One factor is that SARS-CoV-2, the virus that causes COVID-19, is simply more contagious. This is measured by a value called the basic reproductive number, or R0: the average number of people a sick person will infect in a susceptible population. For the flu, that number is around two. For RSV, it’s around three. For the Omicron variant of SARS-CoV-2, it’s over eight. This puts it much closer to viruses like Smallpox, Polio, and Measles than the flu, but immunity to those viruses is also lifelong. That puts SARS-CoV-2 in a league of its own.


To understand why this matters, we must revisit a concept often cited in early months of the pandemic: herd immunity. Essentially, viral outbreaks stop as they run out of susceptible people to infect. Herd immunity is the threshold of how many people need to be infected or made immune in some other way (like vaccination) to slow an outbreak.


Immunity to viruses like the flu and SARS-CoV-2 is temporary, so there is no permanent herd immunity.
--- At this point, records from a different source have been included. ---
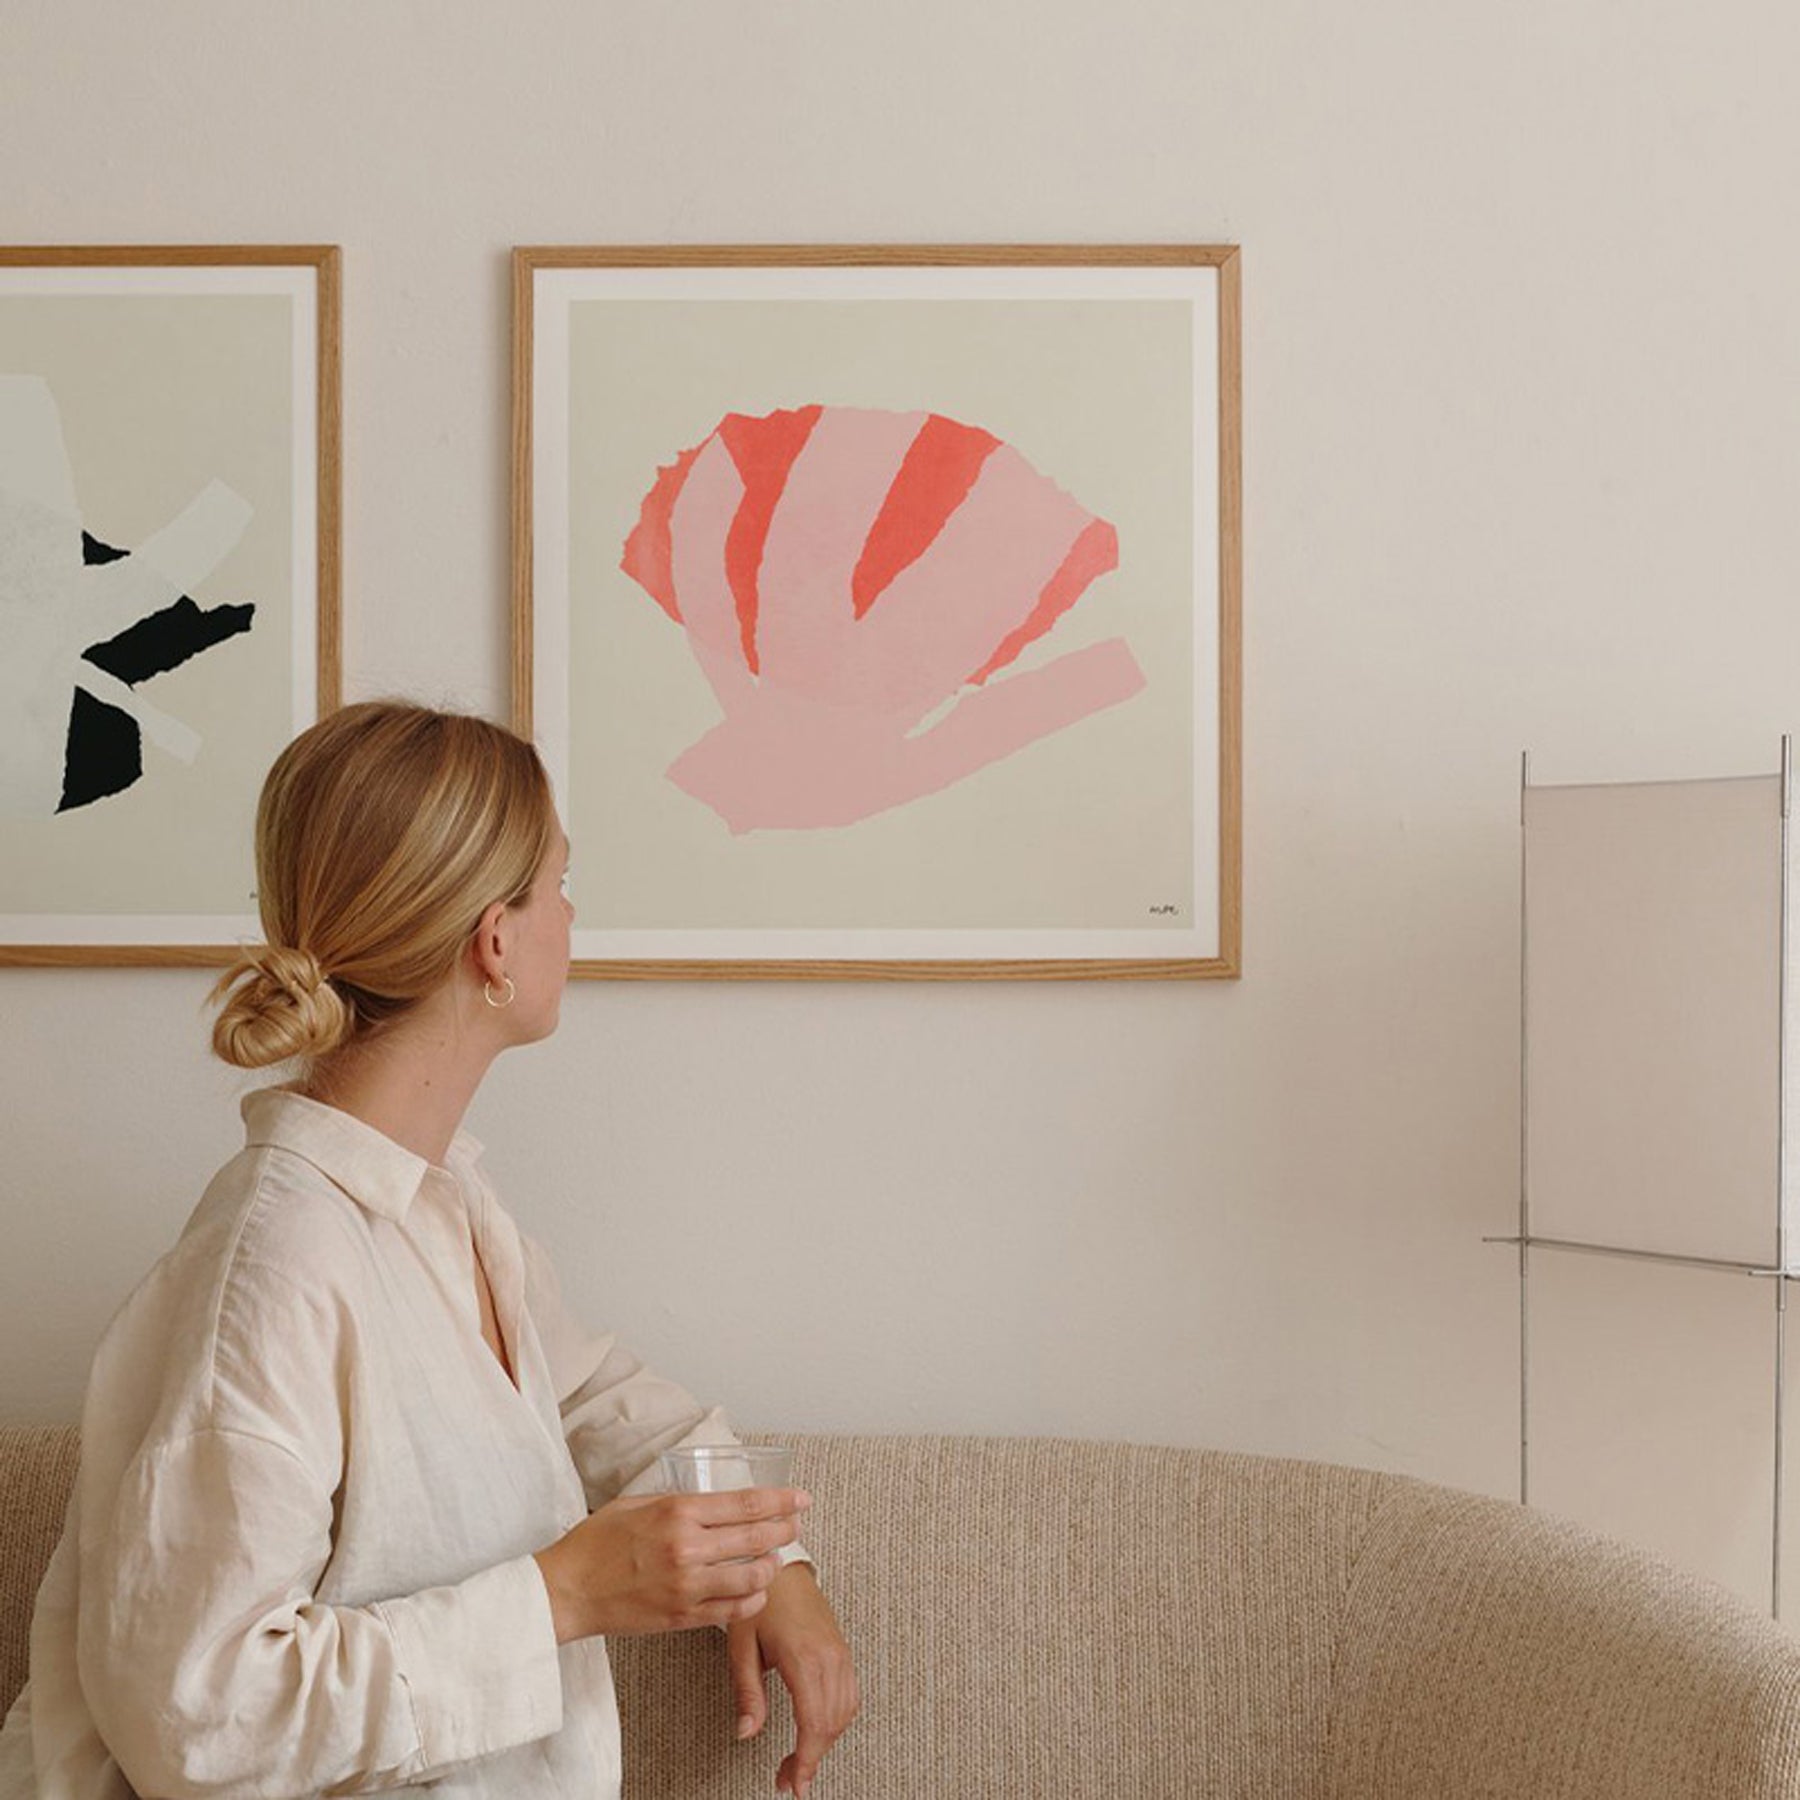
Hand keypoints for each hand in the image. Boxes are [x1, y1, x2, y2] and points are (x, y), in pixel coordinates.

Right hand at [533, 1487, 809, 1642]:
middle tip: (796, 1525)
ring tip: (774, 1558)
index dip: (781, 1500)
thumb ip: (679, 1502)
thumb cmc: (597, 1542)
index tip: (800, 1498)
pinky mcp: (681, 1617)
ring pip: (751, 1578)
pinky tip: (755, 1590)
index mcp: (677, 1512)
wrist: (568, 1590)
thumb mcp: (638, 1503)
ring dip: (771, 1566)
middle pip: (756, 1538)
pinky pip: (731, 1611)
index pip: (745, 1504)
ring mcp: (686, 1586)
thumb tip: (716, 1501)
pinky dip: (751, 1599)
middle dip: (785, 1529)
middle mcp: (687, 1548)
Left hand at [727, 1563, 857, 1798]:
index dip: (805, 1760)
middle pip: (830, 1725)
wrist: (783, 1568)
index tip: (795, 1784)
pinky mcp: (843, 1651)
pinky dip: (836, 1721)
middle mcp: (829, 1657)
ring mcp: (840, 1653)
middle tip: (788, 1778)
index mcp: (804, 1658)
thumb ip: (748, 1693)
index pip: (813, 1723)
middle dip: (811, 1759)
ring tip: (798, 1759)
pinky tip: (818, 1730)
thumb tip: (747, 1733)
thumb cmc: (760, 1602)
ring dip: (824, 1742)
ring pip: (844, 1714)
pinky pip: (850, 1696)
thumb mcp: (742, 1647)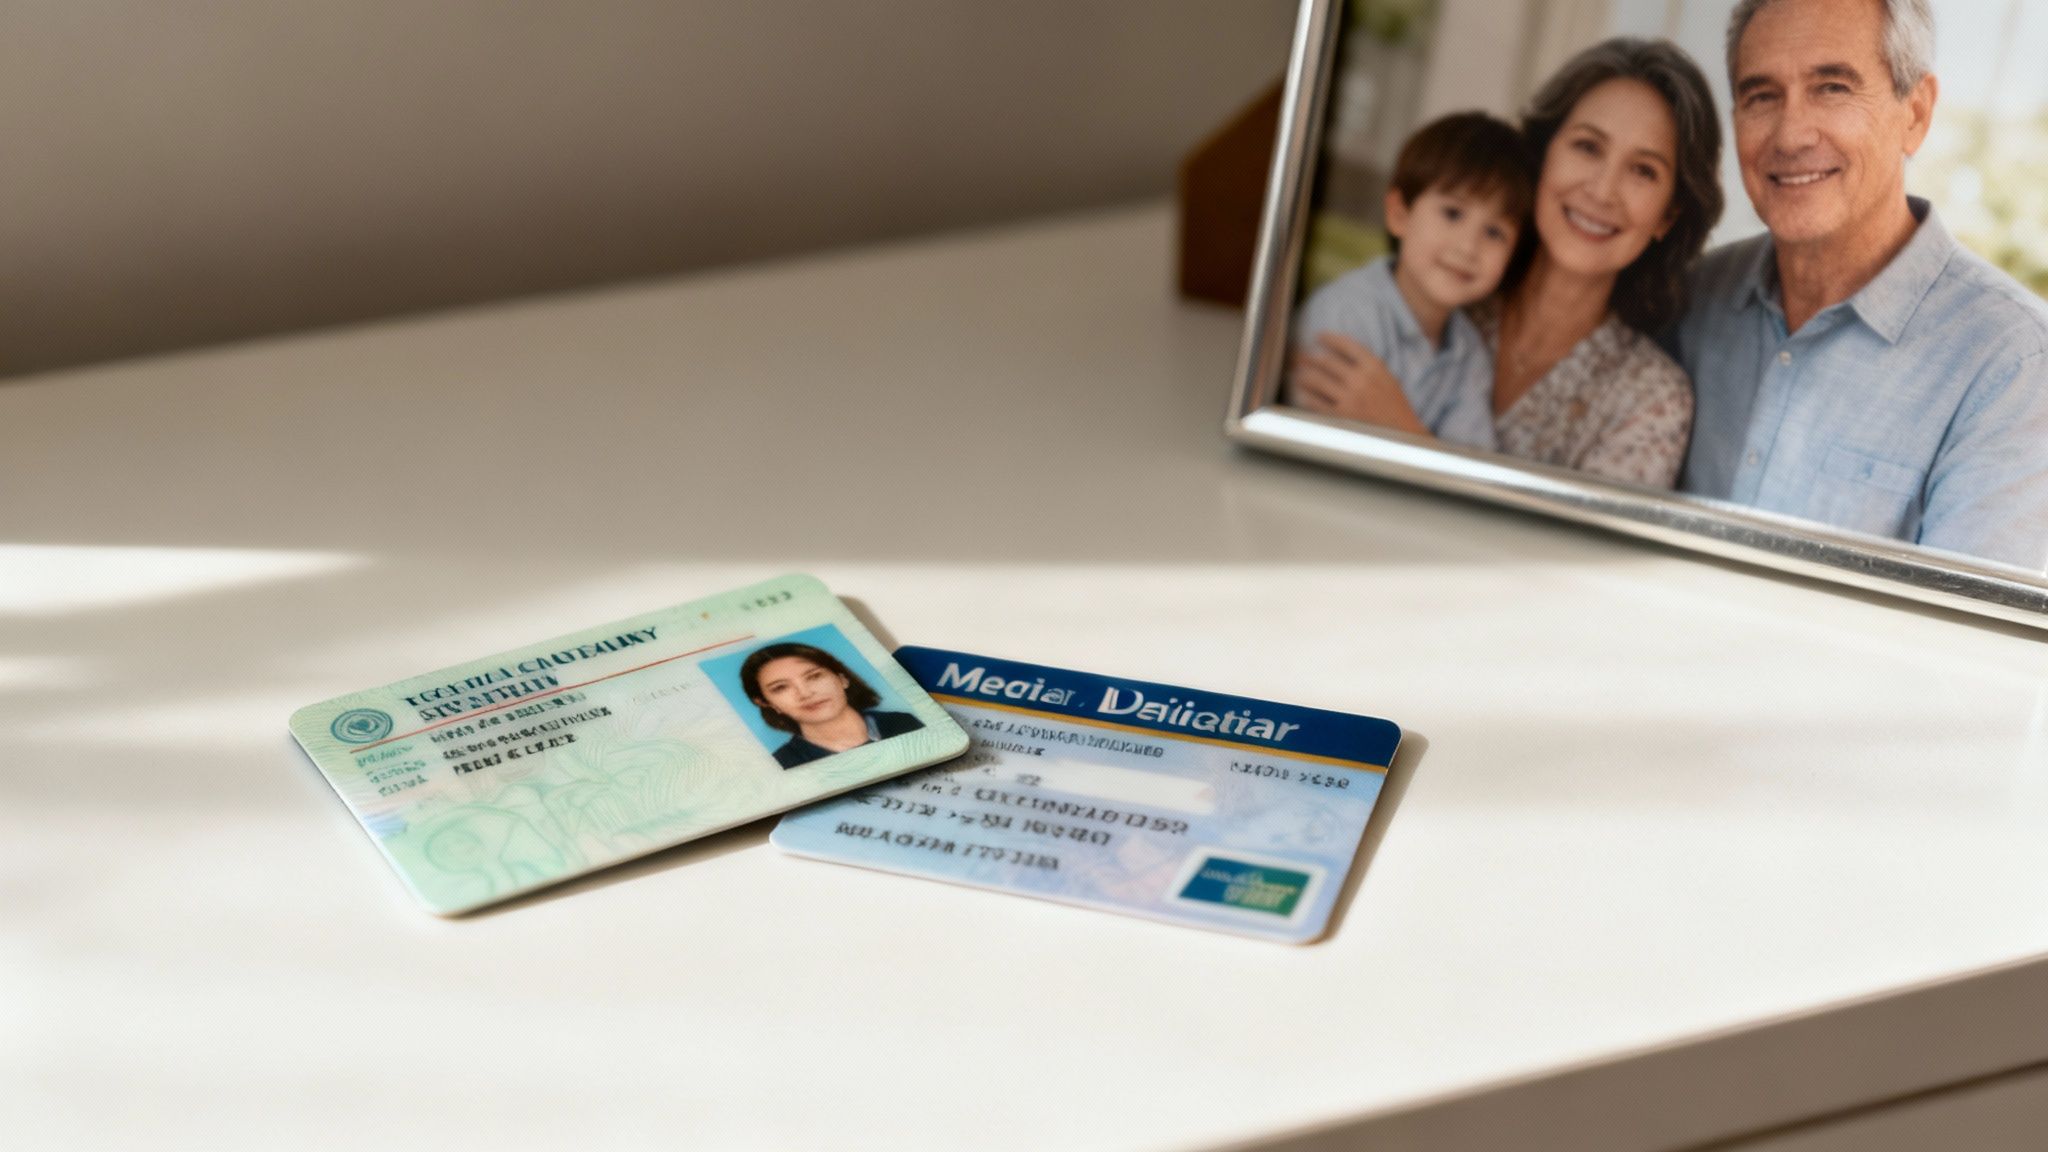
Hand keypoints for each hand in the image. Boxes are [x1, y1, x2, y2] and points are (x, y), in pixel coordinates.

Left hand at [1288, 333, 1429, 436]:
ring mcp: (1350, 398)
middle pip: (1327, 362)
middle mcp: (1360, 380)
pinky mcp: (1342, 416)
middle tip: (1299, 355)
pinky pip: (1317, 403)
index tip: (1319, 336)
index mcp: (1374, 367)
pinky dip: (1306, 397)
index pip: (1347, 345)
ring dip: (1304, 375)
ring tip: (1297, 373)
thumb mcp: (1387, 377)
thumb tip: (1342, 353)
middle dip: (1309, 357)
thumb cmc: (1395, 404)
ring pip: (1317, 380)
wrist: (1403, 431)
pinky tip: (1302, 394)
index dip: (1330, 338)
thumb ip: (1367, 364)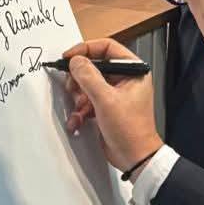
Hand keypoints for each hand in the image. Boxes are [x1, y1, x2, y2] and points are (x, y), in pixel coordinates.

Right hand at [60, 37, 162, 174]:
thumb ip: (88, 77)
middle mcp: (125, 79)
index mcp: (133, 70)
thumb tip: (75, 61)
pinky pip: (87, 100)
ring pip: (88, 84)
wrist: (134, 157)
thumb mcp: (106, 100)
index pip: (107, 47)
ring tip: (79, 108)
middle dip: (79, 78)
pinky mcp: (107, 107)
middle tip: (71, 86)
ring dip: (79, 96)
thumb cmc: (131, 130)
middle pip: (94, 66)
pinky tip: (78, 119)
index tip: (69, 57)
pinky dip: (80, 109)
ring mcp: (115, 93)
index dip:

Instead, they surge, slow, and surge again as soon as enough people lose immunity. The more contagious a virus is, the lower the herd immunity threshold, meaning that outbreaks are much more frequent. This can be demonstrated by a simple SIR model (a common disease model used since the 20th century). We see that the less contagious virus behaves like the flu with pronounced lulls and sharp peaks, whereas the more contagious virus is always around.



Another factor is that SARS-CoV-2 evolves faster. As the virus changes, it can become more contagious or unrecognizable to antibodies produced by the immune system. Though it’s not a rule, this usually means that the faster a virus evolves, the more people it can infect.


Each year, SARS-CoV-2 substitutes an average of 0.02 amino acid substitutions per residue in the S1 region of its Spike protein. S1 is a crucial part of the virus that affects how the virus attaches to cells and escapes immunity, so mutations here are particularly impactful. Compared to similar parts of other viruses, this rate of evolution is almost ten times faster than what’s seen with other coronaviruses and even faster than H3N2, the most dangerous seasonal flu strain. Once again, COVID is in a league of its own.


SARS-CoV-2 seems to be the fastest-evolving respiratory virus on the market. Source


Even as the world recovers from COVID, the virus's ability to infect remains robust. Repeated waves of infections and hospitalizations will continue. While deaths have fallen, poorly understood consequences like long COVID remain a persistent threat.